Sometimes I muse that what we bring to a poetry collection makes an electric and eclectic difference. Maybe that is why the book has sparked for me on many levels. Both personally and on how we might write a poem.
I read and love ‘Ada in the Room’. It’s an exquisite visual haunting, a poem that catches you as a sublime painting might, and then I discover the poem is a response to an actual painting, ‘Interior, Sunlight on the Floor’ in the Tate Gallery in London. Plus it has a fascinating anecdote. An owner had folded the painting so the artist’s wife Ada was no longer visible! But it is the poem that holds me. I am transported to the moment on the kitchen chair when I too watch the light streak the floor, and knowing I get folded into light and dark across the course of every single day.
Oh the joy of poems as miniatures to fold and unfold.
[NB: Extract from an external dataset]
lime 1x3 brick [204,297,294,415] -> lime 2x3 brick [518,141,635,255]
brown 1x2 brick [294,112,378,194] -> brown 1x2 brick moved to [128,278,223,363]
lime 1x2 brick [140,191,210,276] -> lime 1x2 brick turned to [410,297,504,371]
When I slow down to an extended reading pause, I am reminded of reading Bill Manhire’s new collection, Lyrical Ballads THWUP, 2026). How poetry can hint and whisper, sing and imagine, find humour and enigma, whether in everyday starting points or imagined flight, in both the strange and the unexpected. How the everyday prompts vital rewards for mind heart imagination senses. I loved the idea of listening to Bill read Lyrical Ballads from start to finish, and now I want Jenny to do the same.
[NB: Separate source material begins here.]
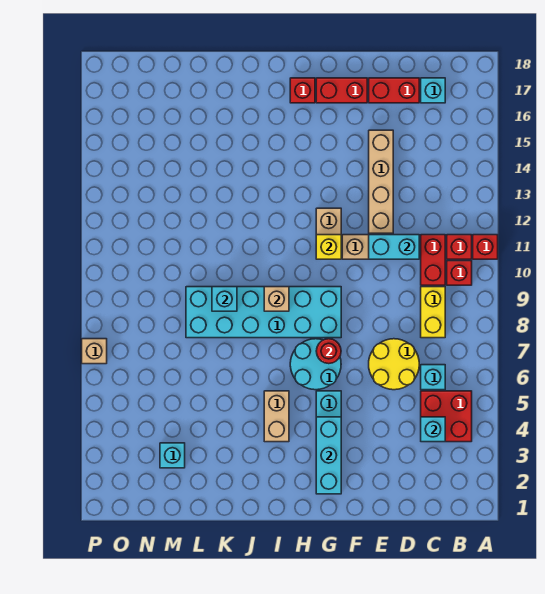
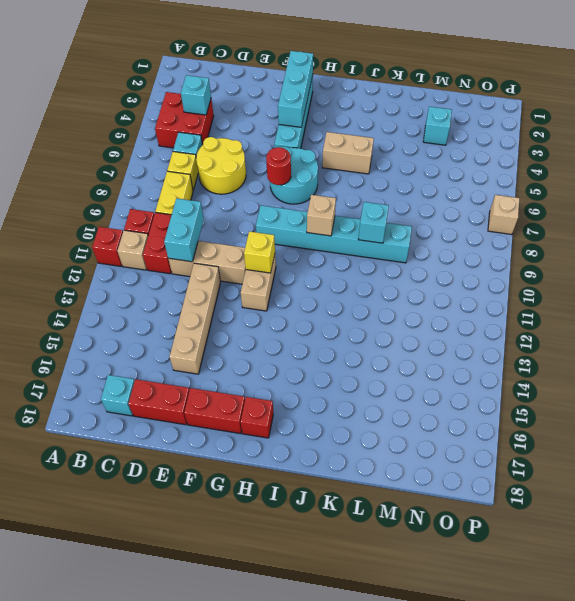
red 1x1 brick [447,235,472,259] -> tan 1x1 brick [117,230,148,270]
none -> yellow 1x1 brick [167,152,198,190]
cyan 1x2 brick [369,235,419,259] -> cyan 1x2 brick turned to [164,198,204,262]
cyan 2x6 brick [186,287,341,338] -> cyan 1x6 brick [256,205,412,263]
tan 1x2 brick [264,391,289,442] -> tan 1x2 brick turned to [322,132,374,174]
Poetry, as my personalised review underlines, can offer delight along with self-nourishment. In What to Wear, the amalgam of reading delight and nourishment is there in broken things, sitting on the phone, the poem with the hole in it (ah what poem doesn’t have a hole in it), and the members of an extended family ‘declining like nouns’. I have had startle jabs of feeling, points of recognition, prolonged engagements with the chemistry of words. Take ‘Poem with a hole in it’. It juxtaposes word lists with stanzas. The laying of a path overlays/underlays the laying of a poem. The word lists epitomise how Jenny’s poems open out wider from their immediately visible pavings.
What to Wear is still on the table and I want to prolong my day in its nooks and crannies and spaces, in this magical poetry collection that folds and gently moves me to wonder and ache and absorb.
Plum
Why wear socks
when your days
are numbered.
Like plums falling
from trees, frequent
as minutes
Jenny Bornoldt
Jenny Bornholdt has published over a dozen books of poems, including Lost and Somewhere Else (2019), Selected Poems (2016) and The Rocky Shore (winner of the Montana New Zealand Book Award for Poetry, 2009). She has edited a number of anthologies, including Short Poems of New Zealand (2018), and has worked on numerous book and art projects with artists including Annemarie Hope-Cross, Pip Culbert, Mary McFarlane, Noel McKenna, Mari Mahr, Brendan O’Brien and Gregory O’Brien. In 2018 she was the co-recipient, with Gregory O’Brien, of the Henderson Arts Trust Residency and spent 12 months in Alexandra, Central Otago. She was New Zealand’s poet laureate in 2005–2007, and in the 2014 New Year Honours she was appointed a Member of the New Zealand Order of Merit for services as a poet.